Required work: Looking at the listing below, retype exactly the lines starting at the one containing "right wrist: (165, 334)" and ending at the one containing "right knee: (152, 415)", both included, and nothing else.

** Opening Extracted data block **

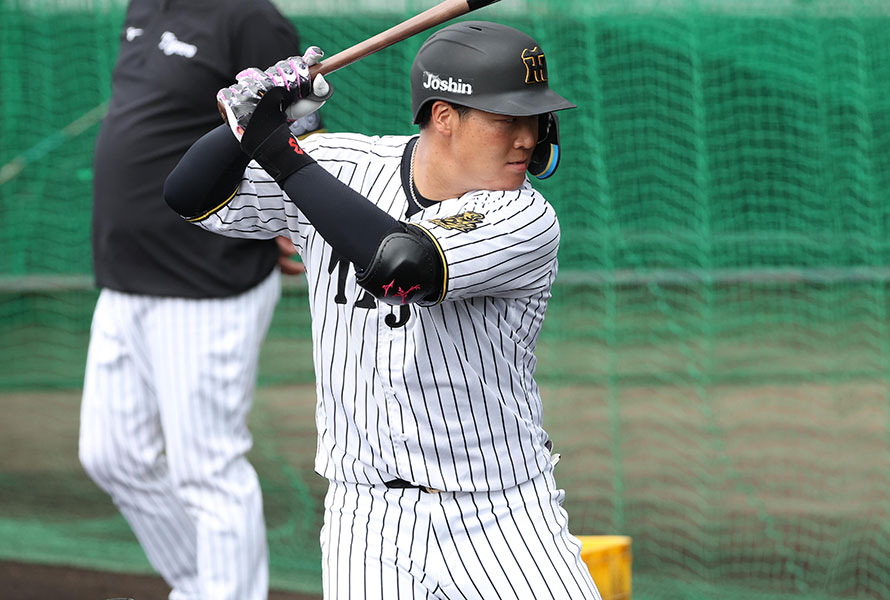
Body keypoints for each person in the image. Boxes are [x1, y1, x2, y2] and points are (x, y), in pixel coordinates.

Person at [165, 20, 601, 600]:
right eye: (507, 118)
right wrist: (252, 116)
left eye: (535, 118)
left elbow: (403, 269)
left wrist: (274, 144)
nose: (527, 137)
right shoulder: (338, 164)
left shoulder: (523, 217)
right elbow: (188, 196)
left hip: (501, 512)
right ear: (444, 116)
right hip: (365, 515)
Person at [77, 1, 320, 599]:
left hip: (208, 277)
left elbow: (297, 128)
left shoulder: (250, 18)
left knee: (206, 471)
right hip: (123, 274)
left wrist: (296, 222)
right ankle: (202, 587)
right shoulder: (144, 6)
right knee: (110, 457)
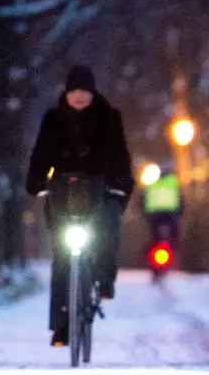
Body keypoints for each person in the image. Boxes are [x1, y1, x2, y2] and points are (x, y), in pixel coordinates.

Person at [25, 65, 134, 346]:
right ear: (67, 93)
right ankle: (61, 325)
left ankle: (104, 280)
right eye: (74, 91)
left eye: (84, 91)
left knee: (108, 229)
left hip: (100, 188)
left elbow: (120, 155)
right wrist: (36, 182)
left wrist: (120, 182)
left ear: (92, 93)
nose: (79, 97)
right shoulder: (53, 120)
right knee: (62, 256)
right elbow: (41, 154)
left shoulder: (109, 118)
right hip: (63, 191)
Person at [141, 162, 183, 244]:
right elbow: (180, 198)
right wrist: (180, 212)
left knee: (154, 236)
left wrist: (144, 212)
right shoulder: (173, 180)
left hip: (154, 214)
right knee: (174, 236)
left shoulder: (150, 180)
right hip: (171, 213)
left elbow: (143, 198)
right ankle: (175, 249)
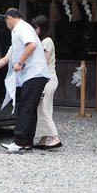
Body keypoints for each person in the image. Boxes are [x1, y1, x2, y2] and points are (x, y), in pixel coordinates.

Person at [0, 8, 49, 152]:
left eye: (6, 21)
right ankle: (27, 142)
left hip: (34, 74)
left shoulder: (21, 28)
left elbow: (32, 45)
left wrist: (19, 63)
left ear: (9, 18)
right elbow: (6, 58)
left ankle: (18, 142)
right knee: (29, 108)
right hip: (35, 75)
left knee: (25, 107)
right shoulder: (20, 32)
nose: (7, 25)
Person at [31, 15, 61, 149]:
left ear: (41, 28)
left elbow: (44, 61)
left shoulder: (46, 41)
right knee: (44, 108)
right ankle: (43, 139)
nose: (33, 30)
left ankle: (55, 138)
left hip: (47, 79)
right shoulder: (45, 41)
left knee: (43, 109)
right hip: (49, 79)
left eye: (35, 27)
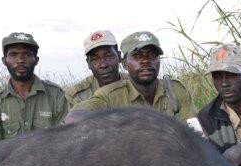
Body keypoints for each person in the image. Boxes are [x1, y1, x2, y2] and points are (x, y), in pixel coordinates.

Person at [66, 31, 194, 122]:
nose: (145, 61)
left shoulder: (175, 89)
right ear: (124, 63)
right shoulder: (109, 95)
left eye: (151, 55)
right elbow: (74, 118)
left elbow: (195, 130)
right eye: (137, 56)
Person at [0, 32, 68, 144]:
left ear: (36, 60)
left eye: (27, 54)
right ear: (4, 61)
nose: (20, 60)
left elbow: (64, 143)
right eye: (13, 55)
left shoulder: (56, 96)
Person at [65, 30, 126, 106]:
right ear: (88, 64)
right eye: (95, 59)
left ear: (119, 57)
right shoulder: (78, 95)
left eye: (108, 56)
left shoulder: (136, 84)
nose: (103, 65)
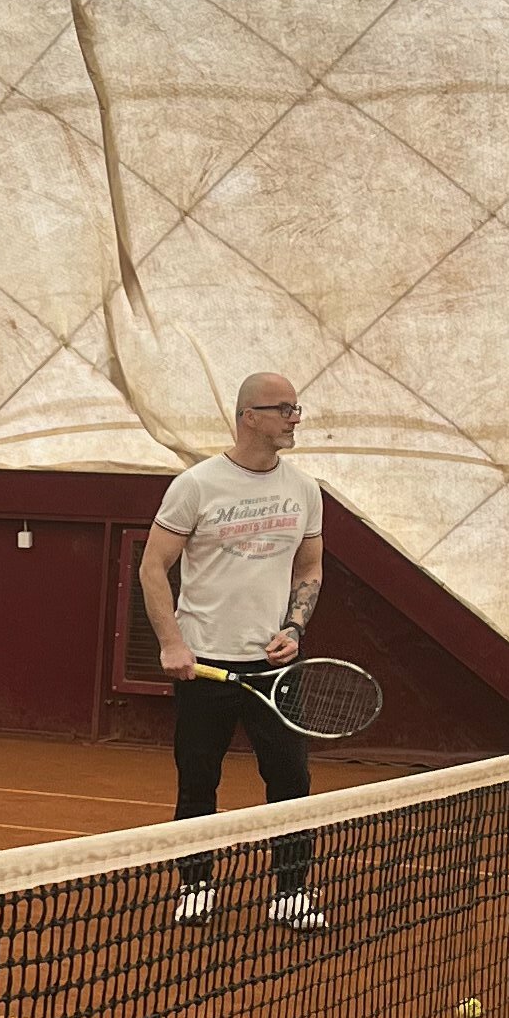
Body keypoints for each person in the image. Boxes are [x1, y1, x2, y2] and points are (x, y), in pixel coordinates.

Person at [138, 373, 326, 930]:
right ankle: (196, 885)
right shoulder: (195, 485)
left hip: (274, 669)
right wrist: (173, 643)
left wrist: (294, 628)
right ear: (250, 416)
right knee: (198, 781)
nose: (295, 418)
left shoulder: (305, 489)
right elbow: (152, 568)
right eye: (284, 409)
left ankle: (291, 893)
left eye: (296, 408)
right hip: (203, 667)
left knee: (291, 784)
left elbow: (310, 568)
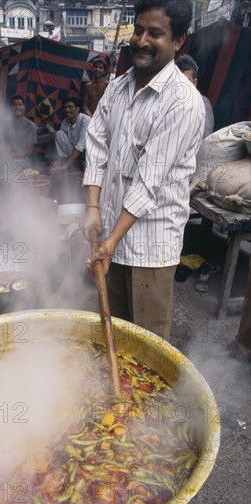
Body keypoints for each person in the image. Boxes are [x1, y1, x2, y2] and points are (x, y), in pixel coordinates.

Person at [81, 0, 205, 341]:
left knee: (147, 343)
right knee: (115, 334)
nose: (142, 41)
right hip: (112, 234)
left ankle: (153, 397)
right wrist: (93, 206)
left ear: (179, 41)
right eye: (138, 31)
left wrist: (109, 242)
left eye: (156, 34)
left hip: (150, 245)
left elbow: (149, 182)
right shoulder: (119, 87)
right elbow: (96, 142)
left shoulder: (182, 102)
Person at [175, 54, 214, 138]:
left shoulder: (202, 103)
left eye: (187, 81)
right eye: (178, 79)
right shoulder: (166, 98)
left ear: (194, 83)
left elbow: (206, 137)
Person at [51, 97, 90, 172]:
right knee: (59, 134)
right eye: (65, 107)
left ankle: (70, 164)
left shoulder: (86, 120)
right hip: (75, 155)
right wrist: (60, 161)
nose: (67, 110)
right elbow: (62, 144)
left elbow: (80, 146)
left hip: (88, 155)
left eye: (70, 106)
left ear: (77, 109)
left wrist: (65, 164)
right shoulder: (65, 122)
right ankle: (71, 164)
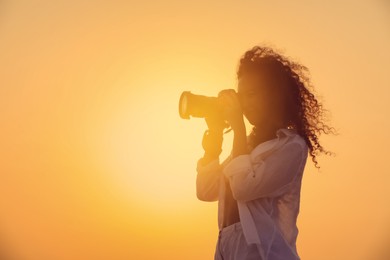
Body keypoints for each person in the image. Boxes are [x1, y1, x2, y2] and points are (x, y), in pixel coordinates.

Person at [196, 45, 334, 260]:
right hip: (226, 250)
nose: (244, 104)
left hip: (263, 253)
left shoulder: (291, 147)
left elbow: (243, 188)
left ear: (274, 96)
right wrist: (214, 140)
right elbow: (206, 191)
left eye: (251, 94)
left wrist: (238, 128)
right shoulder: (243, 148)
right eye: (240, 96)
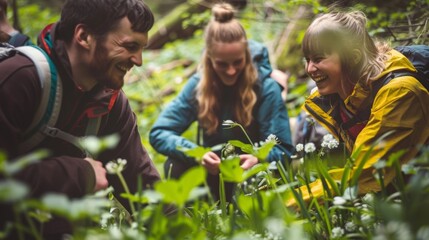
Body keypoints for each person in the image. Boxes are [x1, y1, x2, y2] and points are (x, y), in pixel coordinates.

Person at [0, 0, 161, 238]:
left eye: (141, 49)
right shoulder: (17, 79)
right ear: (84, 36)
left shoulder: (111, 103)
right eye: (130, 46)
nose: (138, 61)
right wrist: (79, 174)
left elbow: (142, 184)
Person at [149, 3, 294, 202]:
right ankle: (194, 220)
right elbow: (160, 132)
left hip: (252, 177)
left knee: (265, 174)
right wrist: (196, 154)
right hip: (213, 175)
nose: (231, 71)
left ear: (247, 56)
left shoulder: (267, 88)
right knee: (175, 164)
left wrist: (259, 158)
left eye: (237, 62)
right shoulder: (198, 86)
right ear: (209, 59)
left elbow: (283, 149)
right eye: (222, 64)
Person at [289, 10, 429, 206]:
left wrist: (281, 204)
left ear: (353, 57)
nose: (309, 69)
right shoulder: (340, 97)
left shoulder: (399, 93)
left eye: (319, 59)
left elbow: (363, 173)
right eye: (307, 59)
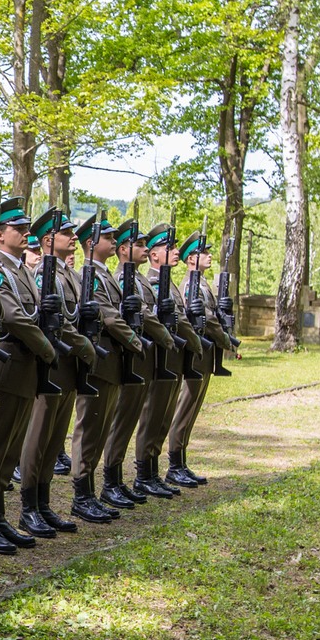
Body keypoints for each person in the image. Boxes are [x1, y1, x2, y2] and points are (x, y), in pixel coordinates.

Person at [0, 199, 56, 555]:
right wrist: (47, 348)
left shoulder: (21, 269)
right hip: (4, 370)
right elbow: (15, 318)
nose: (25, 233)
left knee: (10, 448)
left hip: (23, 371)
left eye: (25, 228)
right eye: (18, 229)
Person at [16, 210, 94, 536]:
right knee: (39, 437)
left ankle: (44, 503)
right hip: (51, 364)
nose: (73, 237)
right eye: (66, 233)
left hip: (68, 366)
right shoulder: (43, 275)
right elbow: (53, 320)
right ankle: (29, 506)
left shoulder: (70, 275)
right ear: (48, 240)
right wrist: (83, 344)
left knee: (53, 440)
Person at [67, 208, 141, 524]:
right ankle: (82, 495)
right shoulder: (90, 276)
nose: (113, 241)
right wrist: (138, 342)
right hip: (98, 361)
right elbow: (109, 316)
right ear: (90, 242)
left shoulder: (106, 274)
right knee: (90, 428)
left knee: (101, 427)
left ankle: (93, 492)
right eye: (108, 237)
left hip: (111, 362)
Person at [100, 216, 175, 510]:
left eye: (146, 244)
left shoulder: (140, 278)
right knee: (122, 419)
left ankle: (123, 479)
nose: (144, 249)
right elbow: (139, 313)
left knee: (133, 418)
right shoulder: (122, 278)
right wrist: (165, 334)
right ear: (122, 250)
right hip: (131, 354)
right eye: (139, 244)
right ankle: (111, 480)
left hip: (144, 354)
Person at [134, 224, 197, 500]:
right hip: (158, 356)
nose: (174, 252)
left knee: (164, 416)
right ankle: (143, 474)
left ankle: (154, 472)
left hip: (172, 355)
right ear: (154, 256)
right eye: (168, 248)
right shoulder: (153, 282)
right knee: (152, 415)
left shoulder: (169, 283)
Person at [167, 231, 233, 486]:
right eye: (204, 253)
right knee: (184, 409)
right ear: (191, 258)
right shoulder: (189, 285)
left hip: (204, 354)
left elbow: (213, 315)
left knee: (192, 410)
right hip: (194, 353)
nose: (209, 256)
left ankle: (181, 461)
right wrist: (224, 338)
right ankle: (174, 464)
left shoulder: (203, 284)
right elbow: (207, 319)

** Closing Extracted data block **

Answer for the task:
right wrist: (165, 334)
right ear: (122, 250)
right hip: (131, 354)
right eye: (139, 244)
right ankle: (111, 480)
left hip: (144, 354)
Person at [134, 224, 197, 500]:
right hip: (158, 356)
nose: (174, 252)
left knee: (164, 416)
right ankle: (143, 474)
left ankle: (154, 472)
left hip: (172, 355)
right ear: (154, 256)
right eye: (168, 248)
right shoulder: (153, 282)
right knee: (152, 415)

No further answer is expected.